On Sept. 27, 1999, my world as I had known it for 43 years ended.
I was sitting at a stoplight at the intersection of Oakton and Gross Point Road in Morton Grove, Ill., on my way to give a lecture at one of DePaul University’s suburban campuses, waiting behind two other cars. A steady drizzle was falling.
Without warning, a Jeep skidded on the wet pavement and slammed into the back of my Mazda sedan. My head bounced off the headrest behind me and then was flung forward. I saw stars and blacked out for a second. I was groggy, but I pulled my car out of the busy intersection, drove around the corner and parked on the side of Gross Point Road. I felt shaken up, but only in the way anyone who had been in a relatively minor car crash might.
A Morton Grove police officer arrived to take the accident report, and I got out of my car to meet him.
“Get back in your car and sit there until the ambulance comes!” he said after he got a look at me. “I’m calling them now.” This was puzzling to me. I couldn’t understand why he was so concerned.
The ambulance came, and a pair of young paramedics, a small man and a large one, had me sit inside it as they examined me.
“Do you know your name?” asked the bigger one.
I thought about it. It seemed like an easy enough question. But nothing immediately came to mind. I was reaching into the usual place in my mind, and retrieving nothing at all. How odd, I thought. After a minute I managed, “Sure. Clark Elliott.”
“Well, Mr. Elliott, I think you’d better come with us to get checked out at the hospital.”
“Whoa!” I said. “I can’t do that. I have to get to class.”
“Listen, Mr. Elliott,” said the smaller paramedic. “Pardon my expression, but you’re pretty f---ed up here. We really need to take you to the hospital.&rdquo
“Thank you for your concern,” I said, smiling at him, “but I’m fine. I really can’t go with you because I have to teach tonight.”
I didn’t hurt very much. I’d given a thousand lectures over 12 years without ever missing one. It would take a lot to make me miss class. My students were expecting me to show up shortly and teach for three hours. I felt strange, but I could not recall what it was like to not feel strange.
I couldn’t make sense of what they wanted me to do. I couldn’t see it in the normal way. So I refused to go to the hospital.
“OK,” said the larger paramedic. “We can’t stop you. You’ve got to sign these release forms, and then we’ll let you go. But you are doing the wrong thing.” I climbed out of the ambulance and went back to my car.
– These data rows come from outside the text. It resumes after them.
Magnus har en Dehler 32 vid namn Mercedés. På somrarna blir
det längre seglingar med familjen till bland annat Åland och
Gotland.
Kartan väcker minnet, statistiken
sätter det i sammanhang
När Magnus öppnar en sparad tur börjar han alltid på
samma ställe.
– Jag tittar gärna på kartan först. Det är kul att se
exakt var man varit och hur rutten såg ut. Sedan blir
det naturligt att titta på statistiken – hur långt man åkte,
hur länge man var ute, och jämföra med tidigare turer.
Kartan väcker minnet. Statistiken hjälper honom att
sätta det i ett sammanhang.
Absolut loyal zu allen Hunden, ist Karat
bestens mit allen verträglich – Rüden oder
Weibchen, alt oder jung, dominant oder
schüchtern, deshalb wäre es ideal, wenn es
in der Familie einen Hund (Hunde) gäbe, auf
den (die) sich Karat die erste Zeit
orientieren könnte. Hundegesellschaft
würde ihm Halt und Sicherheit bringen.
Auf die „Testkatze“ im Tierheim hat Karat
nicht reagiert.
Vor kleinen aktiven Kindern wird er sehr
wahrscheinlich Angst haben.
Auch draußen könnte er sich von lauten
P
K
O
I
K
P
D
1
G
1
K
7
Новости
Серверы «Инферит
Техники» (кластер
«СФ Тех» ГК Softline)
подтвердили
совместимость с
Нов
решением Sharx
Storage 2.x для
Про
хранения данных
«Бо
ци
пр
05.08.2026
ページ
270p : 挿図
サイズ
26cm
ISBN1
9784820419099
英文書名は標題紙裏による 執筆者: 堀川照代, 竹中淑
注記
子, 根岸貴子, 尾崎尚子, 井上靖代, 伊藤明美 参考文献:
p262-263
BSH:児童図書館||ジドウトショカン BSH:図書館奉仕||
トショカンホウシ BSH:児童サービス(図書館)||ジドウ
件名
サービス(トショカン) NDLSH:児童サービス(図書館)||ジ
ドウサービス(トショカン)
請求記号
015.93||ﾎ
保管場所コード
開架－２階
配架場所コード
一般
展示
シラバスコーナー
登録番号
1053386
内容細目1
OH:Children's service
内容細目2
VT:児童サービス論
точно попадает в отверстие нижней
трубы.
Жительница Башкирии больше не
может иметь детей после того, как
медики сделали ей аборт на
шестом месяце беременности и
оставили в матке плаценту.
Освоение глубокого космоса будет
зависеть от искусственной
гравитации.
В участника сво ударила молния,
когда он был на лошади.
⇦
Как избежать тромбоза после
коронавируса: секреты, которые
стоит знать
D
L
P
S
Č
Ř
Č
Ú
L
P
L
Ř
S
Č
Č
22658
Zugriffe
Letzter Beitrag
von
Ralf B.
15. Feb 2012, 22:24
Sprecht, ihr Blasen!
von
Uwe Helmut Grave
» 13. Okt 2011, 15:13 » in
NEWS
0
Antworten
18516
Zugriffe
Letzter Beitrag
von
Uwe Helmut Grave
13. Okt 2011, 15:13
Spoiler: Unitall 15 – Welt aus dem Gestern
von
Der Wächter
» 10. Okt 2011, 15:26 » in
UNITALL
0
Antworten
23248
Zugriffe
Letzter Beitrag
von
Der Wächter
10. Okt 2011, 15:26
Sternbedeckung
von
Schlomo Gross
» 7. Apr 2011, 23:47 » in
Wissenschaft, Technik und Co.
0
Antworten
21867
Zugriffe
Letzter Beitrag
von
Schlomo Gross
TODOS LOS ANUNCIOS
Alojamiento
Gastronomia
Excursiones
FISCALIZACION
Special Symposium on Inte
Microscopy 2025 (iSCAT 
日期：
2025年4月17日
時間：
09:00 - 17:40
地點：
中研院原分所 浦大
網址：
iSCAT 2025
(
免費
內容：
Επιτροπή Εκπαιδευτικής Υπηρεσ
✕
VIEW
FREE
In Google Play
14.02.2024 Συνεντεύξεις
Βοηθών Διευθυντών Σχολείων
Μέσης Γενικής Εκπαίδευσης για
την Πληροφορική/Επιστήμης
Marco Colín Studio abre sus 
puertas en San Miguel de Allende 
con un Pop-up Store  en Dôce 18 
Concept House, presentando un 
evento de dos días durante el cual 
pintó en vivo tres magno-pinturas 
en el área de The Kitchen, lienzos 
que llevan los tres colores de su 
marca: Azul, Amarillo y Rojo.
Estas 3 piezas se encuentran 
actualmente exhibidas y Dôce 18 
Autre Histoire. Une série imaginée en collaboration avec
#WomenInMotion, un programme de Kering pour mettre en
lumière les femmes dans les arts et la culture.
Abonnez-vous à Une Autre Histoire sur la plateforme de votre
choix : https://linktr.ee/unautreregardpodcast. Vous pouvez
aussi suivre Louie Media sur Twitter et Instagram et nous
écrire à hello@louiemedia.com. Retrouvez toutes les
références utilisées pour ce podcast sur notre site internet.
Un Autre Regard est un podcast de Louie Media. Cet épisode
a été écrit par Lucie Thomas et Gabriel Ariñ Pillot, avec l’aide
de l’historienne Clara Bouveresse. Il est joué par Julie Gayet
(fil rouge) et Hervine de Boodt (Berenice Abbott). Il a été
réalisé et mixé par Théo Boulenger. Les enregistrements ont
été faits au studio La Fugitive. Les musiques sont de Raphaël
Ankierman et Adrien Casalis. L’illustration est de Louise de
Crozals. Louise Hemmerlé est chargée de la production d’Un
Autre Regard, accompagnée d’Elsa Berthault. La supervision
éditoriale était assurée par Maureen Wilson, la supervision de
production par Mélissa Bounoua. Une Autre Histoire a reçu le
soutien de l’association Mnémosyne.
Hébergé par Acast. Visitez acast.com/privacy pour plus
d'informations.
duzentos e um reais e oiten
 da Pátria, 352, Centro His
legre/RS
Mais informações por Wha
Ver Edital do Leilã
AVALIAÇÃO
The back of my Mazda was all smashed in, but the car was still running fine. So I drove to work, mindlessly following the path I had taken many times before. Later that evening, I thought it odd that I could not remember a single thing about the rest of my drive to work. The details of my evening-class lecture were spotty, but I remember I worked on autopilot and lectured sitting down. There were difficult moments when I stopped midlecture and had to rest my head down on my desk. But DePaul’s graduate students are a bright, multiethnic, salt-of-the-earth sort of crowd, and we joked about my loopiness being caused by the automobile accident. None of us took it seriously.
When I finally arrived home, it was hard for me to get up out of the car. It was hard for me to walk from the car to the house. I had a strange and persistent difficulty unlocking my front door. The next morning, I was still physically exhausted. I tried to get up and start my day, but I couldn’t move. I was giving the command to my body: “Get up!” but it was not listening. Finally, after a long three minutes, once I was able to manage the smallest initiation of motion, I was able to stand up and move normally.
Over the next hour, I noticed several more instances of my being unable to initiate action. I brushed any concern aside, telling myself that my muscles had just been “shaken up” more than I realized the day before in the accident, and that since the muscles were sore and tired, it was hard to get them to respond. It would take me four more days — and a puzzling episode where it took me six hours to realize that I had my shoes on the wrong feet — before I finally got myself to an emergency room for the diagnosis: a concussion.
Concussion and Balance
Unless you have experienced a concussion and lost efficacy in your balance system, you probably have no idea how devastating the effects of this can be in one’s life. Because of inner-ear damage — yet another result of the crash — I had to deal with balance issues every day.
Roughly speaking, the balance system uses three overlapping components: the vestibular, or “inner ear,” system, the visual system and proprioception, the feeling of our bodies in the space around us — a position-movement sensation. While the vestibular system is primary, the other two are also important, and the interaction among the three systems is far more complex than we generally consider.